In the current version of this PR (and on master) this example is still broken because we are using ContextVars such that the current connection is inherited by all descendant tasks. The descendant tasks cannot do parallel work within transactions, because they all share the same connection - and a single backend connection can only support nested transactions, not concurrent transactions.


This all makes me think that the best solution is for each database instance to have an attribute that tracks connections in used per-task via something like I had been playing with in 8370299b7b8bd4ed791fbdcf2805321ea12aac9f:

class Database:
    _active_connections: WeakKeyDictionary[asyncio.Task, Connection]

This change would make connections task-local with no inheritance. Each new task acquires a new connection from the backend's connection pool unless a connection is explicitly provided to the task. The implicit connection inheritance to descendant tasks is what seems to be the cause of most user frustration with concurrent code. #230 explicitly calls this out.

TransactionBackends, on the other hand, should still be tracked with ContextVariables so that transactions nest given the same connection is used - that's the whole point of Connection._transaction_stack anyway. I roughly suggested this pattern earlier when responding to @ToGoBananas example, as at the time we had no context variables at all so child tasks did not inherit connections, and he was looking for support for the case where a child task needed to influence the state of a transaction in the parent. My suggestion was to explicitly pass the connection with the open transaction to the descendant task. Passing the connection brings the state of any active transactions on that connection along with it.

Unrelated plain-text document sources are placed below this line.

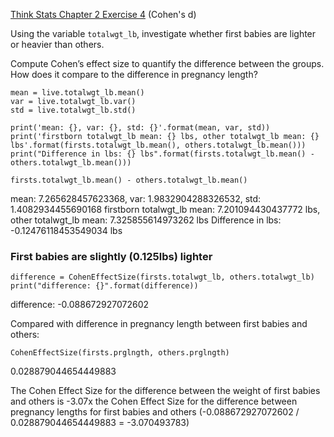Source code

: [Think Stats Chapter 2 Exercise 4](http://greenteapress.com/thinkstats2/html/thinkstats2003.html#toc24) (Cohen's d)

Using the variable `totalwgt_lb`, investigate whether first babies are lighter or heavier than others.

Compute Cohen’s effect size to quantify the difference between the groups. How does it compare to the difference in pregnancy length?

    mean = live.totalwgt_lb.mean()
    var = live.totalwgt_lb.var()
    std = live.totalwgt_lb.std()
    
    print('mean: {}, var: {}, std: {}'.format(mean, var, std))
    print('firstborn totalwgt_lb mean: {} lbs, other totalwgt_lb mean: {} lbs'.format(firsts.totalwgt_lb.mean(), others.totalwgt_lb.mean()))
    print("Difference in lbs: {} lbs".format(firsts.totalwgt_lb.mean() - others.totalwgt_lb.mean()))
    
    firsts.totalwgt_lb.mean() - others.totalwgt_lb.mean()

mean: 7.265628457623368, var: 1.9832904288326532, std: 1.4082934455690168
firstborn totalwgt_lb mean: 7.201094430437772 lbs, other totalwgt_lb mean: 7.325855614973262 lbs
Difference in lbs: -0.12476118453549034 lbs

### First babies are slightly (0.125lbs) lighter

    difference = CohenEffectSize(firsts.totalwgt_lb, others.totalwgt_lb) 
    print("difference: {}".format(difference))
difference: -0.088672927072602

Compared with difference in pregnancy length between first babies and others:

    CohenEffectSize(firsts.prglngth, others.prglngth)
    
0.028879044654449883

The Cohen Effect Size for the difference between the weight of first babies and others is -3.07x the Cohen Effect Size for the difference between pregnancy lengths for first babies and others (-0.088672927072602 / 0.028879044654449883 = -3.070493783)

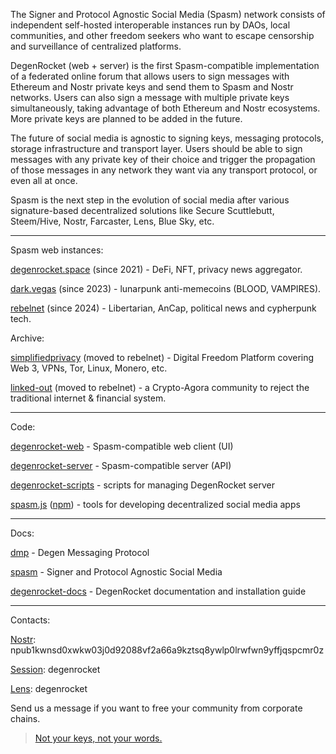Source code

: The Signer and Protocol Agnostic Social Media (Spasm) network consists of independent self-hosted interoperable instances run by DAOs, local communities, and other freedom seekers who want to escape censorship and surveillance of centralized platforms.

DegenRocket (web + server) is the first Spasm-compatible implementation of a federated online forum that allows users to sign messages with Ethereum and Nostr private keys and send them to Spasm and Nostr networks. Users can also sign a message with multiple private keys simultaneously, taking advantage of both Ethereum and Nostr ecosystems. More private keys are planned to be added in the future.

The future of social media is agnostic to signing keys, messaging protocols, storage infrastructure and transport layer. Users should be able to sign messages with any private key of their choice and trigger the propagation of those messages in any network they want via any transport protocol, or even all at once.

Spasm is the next step in the evolution of social media after various signature-based decentralized solutions like Secure Scuttlebutt, Steem/Hive, Nostr, Farcaster, Lens, Blue Sky, etc.

---

Spasm web instances:

[degenrocket.space](https://degenrocket.space) (since 2021) - DeFi, NFT, privacy news aggregator.

[dark.vegas](https://dark.vegas) (since 2023) - lunarpunk anti-memecoins (BLOOD, VAMPIRES).

[rebelnet](https://rebelnet.me/) (since 2024) - Libertarian, AnCap, political news and cypherpunk tech.

Archive:

[simplifiedprivacy](https://vid.simplifiedprivacy.com) (moved to rebelnet) - Digital Freedom Platform covering Web 3, VPNs, Tor, Linux, Monero, etc.

[linked-out](https://linked-out.me/) (moved to rebelnet) - a Crypto-Agora community to reject the traditional internet & financial system.

---

Code:

[degenrocket-web](https://github.com/degenrocket/degenrocket-web) - Spasm-compatible web client (UI)

[degenrocket-server](https://github.com/degenrocket/degenrocket-server) - Spasm-compatible server (API)

[degenrocket-scripts](https://github.com/degenrocket/degenrocket-scripts) - scripts for managing DegenRocket server

[spasm.js](https://github.com/degenrocket/spasm.js) ([npm](https://www.npmjs.com/package/spasm.js)) - tools for developing decentralized social media apps

---

Docs:

[dmp](https://github.com/degenrocket/dmp) - Degen Messaging Protocol

[spasm](https://github.com/degenrocket/spasm) - Signer and Protocol Agnostic Social Media

[degenrocket-docs](https://github.com/degenrocket/degenrocket-docs) - DegenRocket documentation and installation guide

---

Contacts:

[Nostr](https://satellite.earth/@npub1kwnsd0xwkw03j0d92088vf2a66a9kztsq8ywlp0lrwfwn9yffjqspcmr0z): npub1kwnsd0xwkw03j0d92088vf2a66a9kztsq8ywlp0lrwfwn9yffjqspcmr0z

[Session](https://getsession.org/): degenrocket

[Lens](https://hey.xyz/u/degenrocket): degenrocket

Send us a message if you want to free your community from corporate chains.

> [Not your keys, not your words.](https://degenrocket.space/news/0xbd934a01dc3bd9bb18)

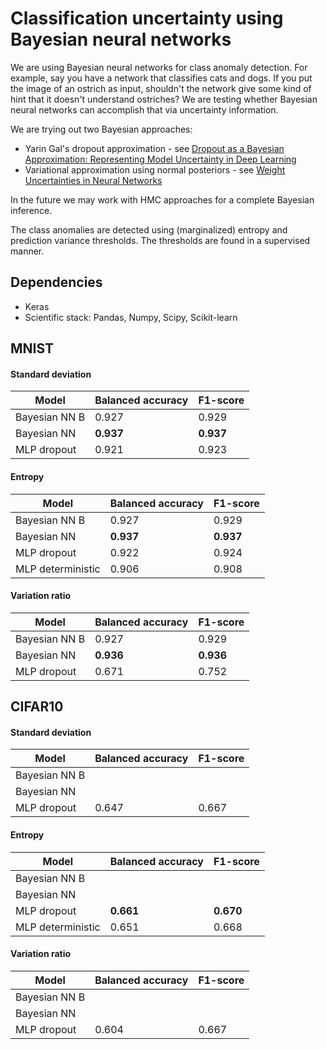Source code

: # Classification uncertainty using Bayesian neural networks

We are using Bayesian neural networks for class anomaly detection. For example, say you have a network that classifies cats and dogs. If you put the image of an ostrich as input, shouldn't the network give some kind of hint that it doesn't understand ostriches? We are testing whether Bayesian neural networks can accomplish that via uncertainty information.

We are trying out two Bayesian approaches:
* Yarin Gal's dropout approximation - see [Dropout as a Bayesian Approximation: Representing Model Uncertainty in Deep Learning](http://arxiv.org/abs/1506.02142)
* Variational approximation using normal posteriors - see [Weight Uncertainties in Neural Networks](http://arxiv.org/abs/1505.05424)

In the future we may work with HMC approaches for a complete Bayesian inference.

The class anomalies are detected using (marginalized) entropy and prediction variance thresholds. The thresholds are found in a supervised manner.

## Dependencies
* Keras
* Scientific stack: Pandas, Numpy, Scipy, Scikit-learn

## MNIST

#### Standard deviation
|  Model       | Balanced accuracy | F1-score |
|--------------|--------------|--------------|
| Bayesian NN B| 0.927 | 0.929|
| Bayesian NN  | **0.937** | **0.937** |
| MLP dropout  | 0.921 | 0.923 |

#### Entropy
|  Model       | Balanced accuracy | F1-score |
|--------------|--------------|--------------|
| Bayesian NN B| 0.927 | 0.929|
| Bayesian NN  | **0.937** | **0.937** |
| MLP dropout  | 0.922 | 0.924 |
| MLP deterministic  | 0.906 | 0.908 |

#### Variation ratio
|  Model       | Balanced accuracy | F1-score |
|--------------|--------------|--------------|
| Bayesian NN B| 0.927 | 0.929|
| Bayesian NN  | **0.936** | **0.936** |
| MLP dropout  | 0.671 | 0.752 |


## CIFAR10

#### Standard deviation
|  Model       | Balanced accuracy | F1-score |
|--------------|--------------|--------------|
| Bayesian NN B|  |  |
| Bayesian NN  |  |  |
| MLP dropout  | 0.647 | 0.667 |

#### Entropy
|  Model       | Balanced accuracy | F1-score |
|--------------|--------------|--------------|
| Bayesian NN B|  |  |
| Bayesian NN  |  |  |
| MLP dropout  | **0.661** | **0.670** |
| MLP deterministic  | 0.651 | 0.668 |

#### Variation ratio
|  Model       | Balanced accuracy | F1-score |
|--------------|--------------|--------------|
| Bayesian NN B|  |  |
| Bayesian NN  |  |  |
| MLP dropout  | 0.604 | 0.667 |
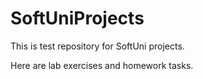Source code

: # SoftUniProjects

This is test repository for SoftUni projects.

Here are lab exercises and homework tasks.
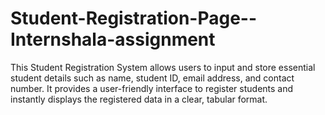 # Student-Registration-Page--Internshala-assignment
This Student Registration System allows users to input and store essential student details such as name, student ID, email address, and contact number. It provides a user-friendly interface to register students and instantly displays the registered data in a clear, tabular format. 
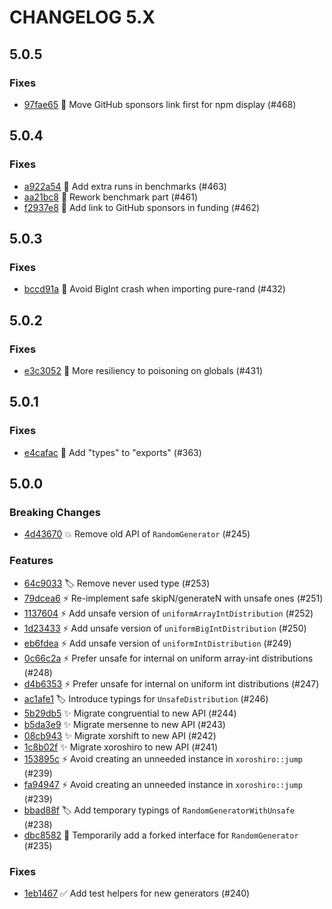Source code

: # CHANGELOG 5.X

## 5.0.5

### Fixes

- [97fae65](https://github.com/dubzzz/pure-rand/commit/97fae65) 💸 Move GitHub sponsors link first for npm display (#468)

## 5.0.4

### Fixes

- [a922a54](https://github.com/dubzzz/pure-rand/commit/a922a54) 👷 Add extra runs in benchmarks (#463)
- [aa21bc8](https://github.com/dubzzz/pure-rand/commit/aa21bc8) 👷 Rework benchmark part (#461)
- [f2937e8](https://github.com/dubzzz/pure-rand/commit/f2937e8) 💸 Add link to GitHub sponsors in funding (#462)

## 5.0.3

### Fixes

- [bccd91a](https://github.com/dubzzz/pure-rand/commit/bccd91a) 🐛 Avoid BigInt crash when importing pure-rand (#432)

## 5.0.2

### Fixes

- [e3c3052](https://github.com/dubzzz/pure-rand/commit/e3c3052) 🐛 More resiliency to poisoning on globals (#431)

## 5.0.1

### Fixes

- [e4cafac](https://github.com/dubzzz/pure-rand/commit/e4cafac) 🐛 Add "types" to "exports" (#363)

## 5.0.0

### Breaking Changes

- [4d43670](https://github.com/dubzzz/pure-rand/commit/4d43670) 💥 Remove old API of `RandomGenerator` (#245)

### Features

- [64c9033](https://github.com/dubzzz/pure-rand/commit/64c9033) 🏷️ Remove never used type (#253)
- [79dcea6](https://github.com/dubzzz/pure-rand/commit/79dcea6) ⚡️ Re-implement safe skipN/generateN with unsafe ones (#251)
- [1137604](https://github.com/dubzzz/pure-rand/commit/1137604) ⚡️ Add unsafe version of `uniformArrayIntDistribution` (#252)
- [1d23433](https://github.com/dubzzz/pure-rand/commit/1d23433) ⚡️ Add unsafe version of `uniformBigIntDistribution` (#250)
- [eb6fdea](https://github.com/dubzzz/pure-rand/commit/eb6fdea) ⚡️ Add unsafe version of `uniformIntDistribution` (#249)
- [0c66c2a](https://github.com/dubzzz/pure-rand/commit/0c66c2a) ⚡️ Prefer unsafe for internal on uniform array-int distributions (#248)
- [d4b6353](https://github.com/dubzzz/pure-rand/commit/d4b6353) ⚡️ Prefer unsafe for internal on uniform int distributions (#247)
- [ac1afe1](https://github.com/dubzzz/pure-rand/commit/ac1afe1) 🏷️ Introduce typings for `UnsafeDistribution` (#246)
- [5b29db5](https://github.com/dubzzz/pure-rand/commit/5b29db5) ✨ Migrate congruential to new API (#244)
- [b5da3e9](https://github.com/dubzzz/pure-rand/commit/b5da3e9) ✨ Migrate mersenne to new API (#243)
- [08cb943](https://github.com/dubzzz/pure-rand/commit/08cb943) ✨ Migrate xorshift to new API (#242)
- [1c8b02f](https://github.com/dubzzz/pure-rand/commit/1c8b02f) ✨ Migrate xoroshiro to new API (#241)
- [153895c](https://github.com/dubzzz/pure-rand/commit/153895c) ⚡️ Avoid creating an unneeded instance in `xoroshiro::jump` (#239)
- [fa94947](https://github.com/dubzzz/pure-rand/commit/fa94947) ⚡️ Avoid creating an unneeded instance in `xoroshiro::jump` (#239)
- [bbad88f](https://github.com/dubzzz/pure-rand/commit/bbad88f) 🏷️ Add temporary typings of `RandomGeneratorWithUnsafe` (#238)
- [dbc8582](https://github.com/dubzzz/pure-rand/commit/dbc8582) 🚧 Temporarily add a forked interface for `RandomGenerator` (#235)

### Fixes

- [1eb1467](https://github.com/dubzzz/pure-rand/commit/1eb1467) ✅ Add test helpers for new generators (#240)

zevisert commented 1 year ago

Oh and another thing I found just now with the current implementation - context variables undergo a shallow clone when context is copied for new tasks. That means that we had been undoing any isolation that context variables had been providing by mutating the WeakKeyDictionary if it had been created before any descendant tasks started. Simple fix though, just need to treat those dictionaries as immutable.

zevisert commented 1 year ago

Anything more I can do for anyone here to get this reviewed and released?

zanieb commented 1 year ago

Thanks for your patience!

zevisert commented 1 year ago

Thanks for the merge! Could we get @Kludex or @aminalaee to cut a new release so that we can actually have this bug corrected in our codebases? Is there a changelog or blog article I can help write for this? Is there a release cadence or policy that my team can plan from?

zanieb commented 1 year ago

@zevisert as far as I can tell, I can make a release. I do not think anyone else is available to maintain this project.

I'd definitely appreciate if you opened a pull request for a changelog entry at https://github.com/encode/databases/blob/master/CHANGELOG.md

There is no planned release cadence for this project. I'd like to release this change and some other fixes but there is little active development here.